Problem description
List every column name that the R code in the forum post about prior predictive checks in brms, shown below, defines for ex_data.

Excerpt
BEGIN
Unexpected prior predictive behavior in brms; do warmup iterations matter?

Hi all,

I’m observing some unusual results from prior predictive checks and am curious if this is expected (or more to the point: desirable) behavior. My understanding of prior predictive checks is that we sample or simulate values from the prior distributions defined to get a sense of how the model behaves and check this against our domain knowledge. This procedure does not seem like it should require warmup iterations, yet they seem to matter – at least in brms. Why? As a point of comparison, warmup iterations do not seem to matter in rstanarm.

Here’s a small reprex (tied to the dataset that brought this issue to my attention, but I suspect this may be more global behavior). The example shows that without warmup the prior predictive distribution has quite a few aberrant iterations (which are centered around 0 generally speaking and fall well outside the expected range of 9-16). Adding warmup iterations solves the issue as far as I can tell.

ex_data = tibble(FID = gl(50,16), litter = rep(rep(1:4, each=4), 50)) %>% 
mutate( fAge = rnorm(nrow(.), mean = 0.5*litter, sd=0.1), 
fAge_c = fAge-mean(fAge), 
y = rnorm(nrow(.), mean = 12.3, sd = 0.9) )
END
(Stored items)
BEGIN
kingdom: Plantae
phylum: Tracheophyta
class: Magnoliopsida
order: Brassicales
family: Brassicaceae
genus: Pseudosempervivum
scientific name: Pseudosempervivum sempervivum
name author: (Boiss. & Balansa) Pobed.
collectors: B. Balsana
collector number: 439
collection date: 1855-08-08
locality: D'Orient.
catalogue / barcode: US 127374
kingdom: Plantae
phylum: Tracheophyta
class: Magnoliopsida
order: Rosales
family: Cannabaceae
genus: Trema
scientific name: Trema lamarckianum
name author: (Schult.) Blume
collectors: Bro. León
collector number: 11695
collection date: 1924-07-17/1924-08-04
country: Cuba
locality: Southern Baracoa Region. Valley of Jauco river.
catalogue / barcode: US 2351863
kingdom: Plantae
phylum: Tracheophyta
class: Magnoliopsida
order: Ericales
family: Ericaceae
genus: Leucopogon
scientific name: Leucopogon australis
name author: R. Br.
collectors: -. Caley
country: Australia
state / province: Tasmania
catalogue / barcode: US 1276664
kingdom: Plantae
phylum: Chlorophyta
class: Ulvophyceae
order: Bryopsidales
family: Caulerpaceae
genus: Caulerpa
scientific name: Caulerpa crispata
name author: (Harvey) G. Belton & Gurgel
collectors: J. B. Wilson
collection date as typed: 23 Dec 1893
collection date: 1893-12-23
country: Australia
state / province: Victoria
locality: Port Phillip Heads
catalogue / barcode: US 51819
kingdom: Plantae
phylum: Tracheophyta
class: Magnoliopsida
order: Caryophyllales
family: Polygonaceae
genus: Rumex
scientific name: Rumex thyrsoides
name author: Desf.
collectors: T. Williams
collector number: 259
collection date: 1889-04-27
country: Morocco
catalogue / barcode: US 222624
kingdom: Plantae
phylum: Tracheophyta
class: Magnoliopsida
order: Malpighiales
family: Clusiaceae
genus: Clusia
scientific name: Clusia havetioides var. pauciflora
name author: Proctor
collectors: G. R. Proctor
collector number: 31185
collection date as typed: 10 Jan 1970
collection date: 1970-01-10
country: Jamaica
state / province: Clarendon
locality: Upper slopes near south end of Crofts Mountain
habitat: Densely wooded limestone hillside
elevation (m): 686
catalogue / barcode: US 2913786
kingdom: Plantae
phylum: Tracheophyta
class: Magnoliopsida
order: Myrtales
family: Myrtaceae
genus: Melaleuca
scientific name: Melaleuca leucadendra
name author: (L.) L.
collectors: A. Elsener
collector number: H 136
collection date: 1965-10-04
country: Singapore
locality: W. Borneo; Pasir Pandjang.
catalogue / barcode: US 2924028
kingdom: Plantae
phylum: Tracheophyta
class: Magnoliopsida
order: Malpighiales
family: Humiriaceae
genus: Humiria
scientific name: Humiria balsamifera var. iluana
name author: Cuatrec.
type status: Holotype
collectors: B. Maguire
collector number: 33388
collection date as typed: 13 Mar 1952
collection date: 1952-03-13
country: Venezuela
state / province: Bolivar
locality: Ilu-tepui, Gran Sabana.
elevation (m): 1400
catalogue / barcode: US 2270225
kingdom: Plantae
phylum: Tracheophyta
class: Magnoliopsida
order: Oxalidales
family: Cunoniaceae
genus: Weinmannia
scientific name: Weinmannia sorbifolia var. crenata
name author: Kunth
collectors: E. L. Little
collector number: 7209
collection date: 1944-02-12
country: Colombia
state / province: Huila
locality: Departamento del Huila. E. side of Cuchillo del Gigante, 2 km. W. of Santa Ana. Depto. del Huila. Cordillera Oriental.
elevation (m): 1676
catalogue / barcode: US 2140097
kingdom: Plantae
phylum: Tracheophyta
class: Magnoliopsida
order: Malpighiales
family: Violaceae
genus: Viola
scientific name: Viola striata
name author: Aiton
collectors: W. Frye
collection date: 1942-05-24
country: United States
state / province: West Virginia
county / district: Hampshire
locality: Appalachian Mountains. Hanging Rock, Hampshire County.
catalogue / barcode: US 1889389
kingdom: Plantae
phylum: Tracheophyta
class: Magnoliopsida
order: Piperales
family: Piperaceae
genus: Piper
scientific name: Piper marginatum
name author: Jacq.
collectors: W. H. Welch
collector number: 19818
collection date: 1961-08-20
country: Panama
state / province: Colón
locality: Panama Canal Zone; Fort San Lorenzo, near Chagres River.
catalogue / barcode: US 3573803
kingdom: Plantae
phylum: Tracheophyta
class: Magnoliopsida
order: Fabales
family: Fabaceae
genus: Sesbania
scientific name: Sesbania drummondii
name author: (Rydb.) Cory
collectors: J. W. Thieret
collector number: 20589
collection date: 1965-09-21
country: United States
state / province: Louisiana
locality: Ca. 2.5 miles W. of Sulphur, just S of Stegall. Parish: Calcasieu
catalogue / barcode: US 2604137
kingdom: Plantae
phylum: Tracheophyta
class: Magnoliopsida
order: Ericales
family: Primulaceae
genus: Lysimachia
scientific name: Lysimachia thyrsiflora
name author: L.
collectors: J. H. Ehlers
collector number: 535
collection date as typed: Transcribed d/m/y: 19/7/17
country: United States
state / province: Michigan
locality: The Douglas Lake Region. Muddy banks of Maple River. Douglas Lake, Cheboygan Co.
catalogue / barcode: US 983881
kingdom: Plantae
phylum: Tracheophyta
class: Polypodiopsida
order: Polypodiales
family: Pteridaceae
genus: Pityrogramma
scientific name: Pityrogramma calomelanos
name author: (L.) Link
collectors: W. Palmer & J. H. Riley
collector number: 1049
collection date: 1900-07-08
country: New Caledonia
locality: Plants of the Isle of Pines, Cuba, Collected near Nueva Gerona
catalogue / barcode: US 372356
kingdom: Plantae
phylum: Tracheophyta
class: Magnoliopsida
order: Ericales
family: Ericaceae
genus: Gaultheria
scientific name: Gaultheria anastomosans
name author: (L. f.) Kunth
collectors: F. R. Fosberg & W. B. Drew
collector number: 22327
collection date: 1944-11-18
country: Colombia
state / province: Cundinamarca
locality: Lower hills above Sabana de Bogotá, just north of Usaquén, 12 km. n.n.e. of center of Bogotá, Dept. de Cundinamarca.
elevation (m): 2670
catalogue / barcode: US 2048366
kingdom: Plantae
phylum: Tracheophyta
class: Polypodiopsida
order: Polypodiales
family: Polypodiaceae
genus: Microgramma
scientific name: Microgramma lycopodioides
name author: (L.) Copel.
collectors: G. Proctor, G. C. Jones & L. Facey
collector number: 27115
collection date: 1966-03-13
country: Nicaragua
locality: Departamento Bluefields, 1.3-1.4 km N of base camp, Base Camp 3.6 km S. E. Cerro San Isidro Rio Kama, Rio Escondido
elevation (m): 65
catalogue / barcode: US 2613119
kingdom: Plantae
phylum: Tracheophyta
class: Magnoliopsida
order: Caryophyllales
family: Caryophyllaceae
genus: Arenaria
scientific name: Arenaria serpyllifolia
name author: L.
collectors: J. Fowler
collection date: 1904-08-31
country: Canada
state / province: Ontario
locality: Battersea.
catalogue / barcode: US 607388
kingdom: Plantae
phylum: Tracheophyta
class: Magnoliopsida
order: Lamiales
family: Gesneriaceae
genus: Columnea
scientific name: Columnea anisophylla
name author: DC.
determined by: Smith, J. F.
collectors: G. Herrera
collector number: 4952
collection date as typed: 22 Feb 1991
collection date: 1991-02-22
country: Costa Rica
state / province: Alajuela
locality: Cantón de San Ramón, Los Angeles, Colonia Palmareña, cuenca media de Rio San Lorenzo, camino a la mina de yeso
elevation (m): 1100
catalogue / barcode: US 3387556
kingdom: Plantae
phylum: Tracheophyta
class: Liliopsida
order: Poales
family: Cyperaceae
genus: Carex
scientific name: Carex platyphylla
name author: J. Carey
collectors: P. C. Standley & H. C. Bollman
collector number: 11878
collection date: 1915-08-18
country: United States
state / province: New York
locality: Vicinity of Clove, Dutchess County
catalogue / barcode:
END
Result for this exercise
FID, litter, fAge, fAge_c, y